白銀の髪は、エレトシア王国ではとても稀である。なので、アリーシアは人目を集めてしまう。


いや、稀ではない。白銀の髪はエレトシア王国では、不吉の象徴。ただじろじろと、遠目で見るのはまだかわいいもので、なかには石やゴミを投げつけるものまでいた。


見せ物のように、好奇の眼差しを向けられるのは、耐えがたいものである。よって、アリーシアは人の多い所が苦手になった。


「どうぞ」


ミアはベールを被せる。ベールは、アリーシアの白銀の髪を隠せるほど長いものである。


「なんで、ローブを忘れたんだろう」


アリーシアは、ぼそりと呟いた。


アリーシアは森から一歩でも外を出るとき、フード付きのローブを纏っている。顔を極力見られないよう、フードを深く被っていた。


今回は急いでいたためにローブを忘れ、ベールで顔や髪を覆っている。しかし、ベールでは心許ないアリーシアは、ベールを両手で押さえ、辺りを見回しながら歩いていた。
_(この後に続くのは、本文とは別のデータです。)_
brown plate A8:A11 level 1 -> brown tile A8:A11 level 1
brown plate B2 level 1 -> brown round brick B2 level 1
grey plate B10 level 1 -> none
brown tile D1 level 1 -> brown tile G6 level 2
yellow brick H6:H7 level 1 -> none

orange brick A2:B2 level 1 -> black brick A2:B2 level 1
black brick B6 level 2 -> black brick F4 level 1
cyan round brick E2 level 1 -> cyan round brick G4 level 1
その様子は、傍目からは不審者にしか見えない。


「アリーシア、一回屋敷に帰ってローブ持ってくるか?」


アリーシアの挙動不審に、カーラインは見かねたようだ。


「いいの! お願いするよ」


「了解」


カーラインは羽を大きく広げ、大空へと旅立った。


「カーラインの旅に、墜落の奇跡を」


「うるせぇ、ラエル!」


あっという間に、カーラインは見えなくなった。




王城の門は、見上げるほど高く、馬車が2,3台走れるほど大きい。まさに、王国の威厳や威信を表している。
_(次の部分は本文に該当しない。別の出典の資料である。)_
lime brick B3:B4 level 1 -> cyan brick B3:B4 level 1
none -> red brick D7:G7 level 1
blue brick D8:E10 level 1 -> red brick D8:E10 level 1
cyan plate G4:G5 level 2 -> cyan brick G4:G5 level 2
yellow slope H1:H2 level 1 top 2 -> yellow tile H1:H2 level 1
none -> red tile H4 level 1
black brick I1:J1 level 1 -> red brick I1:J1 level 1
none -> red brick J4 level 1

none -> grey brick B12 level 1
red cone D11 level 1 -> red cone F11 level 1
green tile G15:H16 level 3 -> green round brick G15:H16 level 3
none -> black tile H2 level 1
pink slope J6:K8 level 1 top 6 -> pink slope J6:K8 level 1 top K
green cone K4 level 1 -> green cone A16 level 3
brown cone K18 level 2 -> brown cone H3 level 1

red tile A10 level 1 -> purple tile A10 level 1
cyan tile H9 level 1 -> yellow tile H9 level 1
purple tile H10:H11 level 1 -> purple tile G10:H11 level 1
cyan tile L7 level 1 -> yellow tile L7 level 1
アリーシアは門番へ、王家の印が入った手紙を渡し、問題なく王城へと入った。

アリーシアがまず最初に向かうのは、謁見の間のある本殿ではなく、国家魔術師がいる黒の塔へと向かった。


黒の塔の扉は、細かい細工が施されている重そうなものだ。しかし、見た目にそぐわず、扉はかなり軽い。


アリーシアは勢いよく扉を開けた。


中には、魔術師が脇目も振らずに実験をしている。大きな実験場のある方からは、ばかでかい爆発音が響いてくる。


アリーシアは多くの魔術師を通り抜け、奥にあるひとつの扉の前にたどり着く。アリーシアは蹴飛ばすように、扉を開けた。


「おいおい……蹴飛ばすなよ……」


「なんなのよ、王命って!」


アリーシアは目の前にある机に手紙を叩きつけた。

目の前に座る、茶髪に琥珀色のたれ目の男ーー魔術師長は、呆れた眼差しをアリーシアに向ける。


「そこまでしないとお前、ここに来ないだろう」


「うん、来ないよ。絶対に。たとえ、勘当されようと。なのに、王命なんて使って……卑怯だよ!」


「何とでも言え」


魔術師長は今代の王の王弟だ。今回は王にお願いして、王命を出したのだろう。


「お前を王都に呼びたかったのは本当だが、王命でお前を呼ぶほどに重要な依頼が入ったのが主だ」


そう言うと、魔術師長は席をたった。


「早速、謁見の間へ行くとするか」


アリーシアは謁見の間へと向かった。